> **EXTRACT**:
-------------------------

Spotlight on Knapweed

Origins | Description | Qualities | History | Cultivation | Harvesting
Culinary Uses | Magical Uses | Other Uses | Quotes | In the News

Give me back our nakedness and light
and like the scent of knapweed
wet, faintly sweet, like an afterthought—

give me the white sky, blushing.

Extract from "Street Without Street Lamps" by Sarah Maclay

Latin name - Centaurea nigra (Black/Lesser Knapweed) Centaurea Scabiosa (Greater Knapweed)
aka - Black Knapweed, Churls Head, Greater Knapweed, Hardhead, Ironhead, Hard Irons, Lesser Knapweed, Logger Head, Horse Knops, Matte Felon, Mat Fellon, Bottleweed, Bullweed, Cowede, Boltsede
Family - Asteraceae
Parts used - Root, Seed
Purported actions - adiuretic, diaphoretic, tonic
Methods of use
- medicinal

Origins - Knapweed is native to western Europe, it has been introduced to North America where it is considered to be invasive.

Description - The Black Knapweed, is a perennial, with an unwinged, erect stem, 6 inches to 3 feet high, generally freely branched in the upper part. The leaves are very variable, both in breadth and degrees of division, the upper ones narrow and generally with entire margins, but the lower ones lobed, or at any rate with some coarse teeth. The whole plant is dull green, rather rough with small hairs, the stems, like the preceding species, very tough. The flowers are without the spreading outer rays of the Greater Knapweed, the florets being all tubular, which makes the black fringes to the bracts of the involucre most noticeable, hence the name of the species. The florets are of a less bright purple in color.

The Greater Knapweed is also a perennial, the rootstock thick and woody in old plants. The stem is 1 to 3 feet high, generally branched, very tough. The leaves, which are firm in texture, are very variable in the degree of division, but generally deeply cut into, the segments again deeply notched. The lower leaves are very large, often a foot or even more in length, making a striking looking rosette on the ground, from which the flowering stems arise. The whole plant is a dull green, sparingly hairy. It flowers in July and August. The flowers are terminal, somewhat similar to those of the Cornflower in general shape, though larger. All the florets are of the same color, a rich purplish-crimson, the outer ray ones with the limb divided nearly to the base into narrow, strap-shaped segments. The flower-head is hard and solid, a mass of bracts lapping over each other like tiles, each having a central green portion and a black fringe-like edge.

Both species are very common and generally distributed in pastures, borders of fields and roadsides throughout Britain, and flowers from early June till well into September. Species of knapweed may readily be distinguished from thistles by the absence of spines and prickles.

-------------------------

> **DATA SUPPLIED**:

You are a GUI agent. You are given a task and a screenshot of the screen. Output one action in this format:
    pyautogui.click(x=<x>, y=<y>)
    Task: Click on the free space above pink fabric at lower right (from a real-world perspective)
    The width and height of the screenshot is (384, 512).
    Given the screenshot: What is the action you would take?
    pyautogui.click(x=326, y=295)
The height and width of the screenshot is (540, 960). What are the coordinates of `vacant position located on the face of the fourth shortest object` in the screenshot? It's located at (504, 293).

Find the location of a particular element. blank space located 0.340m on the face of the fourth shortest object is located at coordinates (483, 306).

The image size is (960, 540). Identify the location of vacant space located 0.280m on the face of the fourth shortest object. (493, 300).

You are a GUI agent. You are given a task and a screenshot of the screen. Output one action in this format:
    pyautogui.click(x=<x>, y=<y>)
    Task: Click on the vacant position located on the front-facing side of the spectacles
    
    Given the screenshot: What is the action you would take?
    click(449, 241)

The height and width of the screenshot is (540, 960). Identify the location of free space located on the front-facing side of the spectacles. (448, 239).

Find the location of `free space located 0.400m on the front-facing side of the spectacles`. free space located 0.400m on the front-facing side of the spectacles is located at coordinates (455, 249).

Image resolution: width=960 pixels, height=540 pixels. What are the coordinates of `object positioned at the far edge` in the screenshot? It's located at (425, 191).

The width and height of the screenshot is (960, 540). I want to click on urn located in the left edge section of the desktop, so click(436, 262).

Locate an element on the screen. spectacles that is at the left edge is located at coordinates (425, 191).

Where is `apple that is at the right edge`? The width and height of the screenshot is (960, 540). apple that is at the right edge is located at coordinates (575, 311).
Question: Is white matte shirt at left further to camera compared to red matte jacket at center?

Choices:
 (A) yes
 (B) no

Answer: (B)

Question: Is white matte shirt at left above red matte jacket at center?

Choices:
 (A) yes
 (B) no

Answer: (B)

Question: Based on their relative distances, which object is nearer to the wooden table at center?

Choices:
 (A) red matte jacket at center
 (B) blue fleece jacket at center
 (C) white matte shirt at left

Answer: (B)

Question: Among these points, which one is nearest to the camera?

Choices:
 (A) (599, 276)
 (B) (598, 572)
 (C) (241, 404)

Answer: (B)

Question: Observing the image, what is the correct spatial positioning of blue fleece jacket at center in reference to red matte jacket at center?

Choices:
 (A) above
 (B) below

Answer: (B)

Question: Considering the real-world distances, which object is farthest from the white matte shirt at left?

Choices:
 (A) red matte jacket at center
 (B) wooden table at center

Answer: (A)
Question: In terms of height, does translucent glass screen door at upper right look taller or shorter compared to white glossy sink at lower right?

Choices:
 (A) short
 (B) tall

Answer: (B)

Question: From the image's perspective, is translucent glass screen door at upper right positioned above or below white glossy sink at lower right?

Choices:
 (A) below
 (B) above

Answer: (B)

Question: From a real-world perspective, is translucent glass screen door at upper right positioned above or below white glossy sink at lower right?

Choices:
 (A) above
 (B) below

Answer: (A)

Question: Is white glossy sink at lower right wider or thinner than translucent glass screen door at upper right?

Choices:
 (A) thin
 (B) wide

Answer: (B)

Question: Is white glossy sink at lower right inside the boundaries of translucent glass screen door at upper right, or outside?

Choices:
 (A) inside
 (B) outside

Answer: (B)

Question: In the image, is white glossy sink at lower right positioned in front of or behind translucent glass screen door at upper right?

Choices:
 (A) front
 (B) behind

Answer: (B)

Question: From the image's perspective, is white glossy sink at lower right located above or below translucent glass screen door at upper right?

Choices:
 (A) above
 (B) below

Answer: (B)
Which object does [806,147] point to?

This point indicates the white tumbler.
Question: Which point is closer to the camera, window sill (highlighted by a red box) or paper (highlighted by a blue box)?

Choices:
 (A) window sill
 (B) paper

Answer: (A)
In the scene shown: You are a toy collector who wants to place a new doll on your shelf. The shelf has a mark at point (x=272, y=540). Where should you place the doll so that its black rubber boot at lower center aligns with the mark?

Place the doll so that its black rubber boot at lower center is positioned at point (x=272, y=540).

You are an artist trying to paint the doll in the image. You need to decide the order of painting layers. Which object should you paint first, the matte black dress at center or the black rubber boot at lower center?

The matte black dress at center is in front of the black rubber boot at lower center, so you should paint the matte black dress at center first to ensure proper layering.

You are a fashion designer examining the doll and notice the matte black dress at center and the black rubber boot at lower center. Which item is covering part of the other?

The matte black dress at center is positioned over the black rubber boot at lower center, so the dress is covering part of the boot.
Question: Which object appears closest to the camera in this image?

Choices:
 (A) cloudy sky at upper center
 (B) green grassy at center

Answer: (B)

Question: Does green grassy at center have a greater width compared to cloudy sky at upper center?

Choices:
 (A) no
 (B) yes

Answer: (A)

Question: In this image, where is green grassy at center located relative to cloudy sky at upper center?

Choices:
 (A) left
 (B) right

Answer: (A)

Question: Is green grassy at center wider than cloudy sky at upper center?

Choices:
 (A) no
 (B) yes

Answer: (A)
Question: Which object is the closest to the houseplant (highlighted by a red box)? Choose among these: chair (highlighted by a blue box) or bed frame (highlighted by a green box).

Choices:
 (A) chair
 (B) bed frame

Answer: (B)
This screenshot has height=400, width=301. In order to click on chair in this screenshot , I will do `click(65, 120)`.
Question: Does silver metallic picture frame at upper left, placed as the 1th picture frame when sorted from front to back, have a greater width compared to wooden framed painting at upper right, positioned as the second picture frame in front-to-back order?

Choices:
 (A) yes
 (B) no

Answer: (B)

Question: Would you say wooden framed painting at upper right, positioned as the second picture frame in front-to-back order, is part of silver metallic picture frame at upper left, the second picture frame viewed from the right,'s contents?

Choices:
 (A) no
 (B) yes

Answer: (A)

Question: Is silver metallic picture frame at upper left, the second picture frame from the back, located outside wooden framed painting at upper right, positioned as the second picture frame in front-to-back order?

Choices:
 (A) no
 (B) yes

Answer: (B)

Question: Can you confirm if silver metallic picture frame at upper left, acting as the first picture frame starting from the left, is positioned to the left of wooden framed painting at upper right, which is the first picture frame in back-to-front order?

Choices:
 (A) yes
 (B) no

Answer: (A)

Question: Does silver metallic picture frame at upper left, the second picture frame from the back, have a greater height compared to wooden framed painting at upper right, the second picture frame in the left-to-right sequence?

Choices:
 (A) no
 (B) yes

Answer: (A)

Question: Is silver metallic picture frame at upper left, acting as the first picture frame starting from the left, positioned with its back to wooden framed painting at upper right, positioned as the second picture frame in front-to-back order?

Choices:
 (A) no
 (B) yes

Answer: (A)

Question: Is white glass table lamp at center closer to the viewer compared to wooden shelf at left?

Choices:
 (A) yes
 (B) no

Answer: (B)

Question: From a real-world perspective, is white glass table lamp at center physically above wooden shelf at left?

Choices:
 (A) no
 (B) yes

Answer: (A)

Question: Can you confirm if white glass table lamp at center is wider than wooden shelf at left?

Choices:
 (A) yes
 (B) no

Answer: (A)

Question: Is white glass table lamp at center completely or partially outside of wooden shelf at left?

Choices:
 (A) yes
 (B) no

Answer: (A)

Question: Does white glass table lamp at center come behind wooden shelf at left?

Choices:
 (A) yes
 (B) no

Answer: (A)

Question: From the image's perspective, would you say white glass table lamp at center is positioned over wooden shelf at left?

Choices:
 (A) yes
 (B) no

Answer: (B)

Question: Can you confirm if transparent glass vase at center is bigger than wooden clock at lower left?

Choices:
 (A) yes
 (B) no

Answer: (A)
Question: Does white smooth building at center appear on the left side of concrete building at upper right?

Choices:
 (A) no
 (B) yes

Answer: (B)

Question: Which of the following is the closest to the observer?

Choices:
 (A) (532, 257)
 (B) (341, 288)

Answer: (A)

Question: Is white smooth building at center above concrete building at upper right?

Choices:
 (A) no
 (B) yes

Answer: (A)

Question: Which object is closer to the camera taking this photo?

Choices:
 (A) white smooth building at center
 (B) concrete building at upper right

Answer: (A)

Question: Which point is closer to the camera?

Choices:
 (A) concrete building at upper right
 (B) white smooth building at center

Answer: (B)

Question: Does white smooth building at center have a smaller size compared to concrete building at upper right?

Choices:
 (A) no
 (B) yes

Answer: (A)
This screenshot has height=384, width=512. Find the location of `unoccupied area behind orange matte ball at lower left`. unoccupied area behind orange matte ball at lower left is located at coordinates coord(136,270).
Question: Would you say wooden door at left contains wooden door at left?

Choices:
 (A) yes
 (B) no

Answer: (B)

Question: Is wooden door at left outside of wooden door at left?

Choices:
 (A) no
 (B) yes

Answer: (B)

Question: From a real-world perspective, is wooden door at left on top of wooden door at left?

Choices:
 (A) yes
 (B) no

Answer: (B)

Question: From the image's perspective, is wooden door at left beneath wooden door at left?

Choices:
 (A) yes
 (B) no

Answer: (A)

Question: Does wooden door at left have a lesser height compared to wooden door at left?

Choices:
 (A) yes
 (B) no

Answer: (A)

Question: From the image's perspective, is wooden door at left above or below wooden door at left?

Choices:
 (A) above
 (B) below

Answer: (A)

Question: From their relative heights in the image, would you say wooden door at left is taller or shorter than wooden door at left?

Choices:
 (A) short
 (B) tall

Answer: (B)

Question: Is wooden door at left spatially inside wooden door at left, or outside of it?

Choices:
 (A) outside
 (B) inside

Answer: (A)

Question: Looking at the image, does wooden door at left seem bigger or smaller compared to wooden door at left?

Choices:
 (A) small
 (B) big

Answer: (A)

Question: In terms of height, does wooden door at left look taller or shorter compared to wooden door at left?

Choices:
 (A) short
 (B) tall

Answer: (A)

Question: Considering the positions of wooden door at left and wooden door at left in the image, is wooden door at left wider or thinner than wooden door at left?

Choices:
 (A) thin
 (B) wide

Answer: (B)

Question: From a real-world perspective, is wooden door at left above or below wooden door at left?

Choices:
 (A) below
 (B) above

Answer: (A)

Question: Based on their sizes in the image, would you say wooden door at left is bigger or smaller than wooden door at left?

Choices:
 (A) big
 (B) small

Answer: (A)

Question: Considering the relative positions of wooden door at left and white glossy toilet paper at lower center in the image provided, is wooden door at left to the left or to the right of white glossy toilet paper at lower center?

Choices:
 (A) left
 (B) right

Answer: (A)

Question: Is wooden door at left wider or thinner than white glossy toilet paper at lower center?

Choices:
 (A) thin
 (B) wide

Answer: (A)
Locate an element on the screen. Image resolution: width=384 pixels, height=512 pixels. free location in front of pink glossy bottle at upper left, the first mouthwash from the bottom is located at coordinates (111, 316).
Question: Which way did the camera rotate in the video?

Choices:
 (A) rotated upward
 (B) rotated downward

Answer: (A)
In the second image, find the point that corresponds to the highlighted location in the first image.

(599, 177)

-------------------------

> **WHAT THIS EXERCISE ASKS**:
1. Set down the portion of the knapweed page above, everything from "Give me back" down to "Scabiosa (Greater Knapweed)".
2. Check each statement against the knapweed page above and answer yes or no, quoting the words that decide it: (a) Knapweed is native to western Europe. (b) Greater Knapweed flowers in May and June. (c) Knapweed can be told apart from thistles by its spines.
3. Summarize the knapweed page above in two sentences.

> **SOLVED TASKS**:
1.
Give me back our nakedness and light
and like the scent of knapweed
wet, faintly sweet, like an afterthought—

give me the white sky, blushing.

Extract from "Street Without Street Lamps" by Sarah Maclay

Latin name - Centaurea nigra (Black/Lesser Knapweed) Centaurea Scabiosa (Greater Knapweed)

2.
(a) Yes: "Knapweed is native to western Europe"
(b) No: "It flowers in July and August."
(c) No: "Species of knapweed may readily be distinguished from thistles by the absence of spines and prickles."

3. Knapweed, which includes Black (Lesser) Knapweed and Greater Knapweed, is native to western Europe and has been introduced to North America, where it is considered invasive. Both species are tough-stemmed, dull green perennials that are very common in pastures, field borders and roadsides throughout Britain, and they differ from thistles in having no spines or prickles.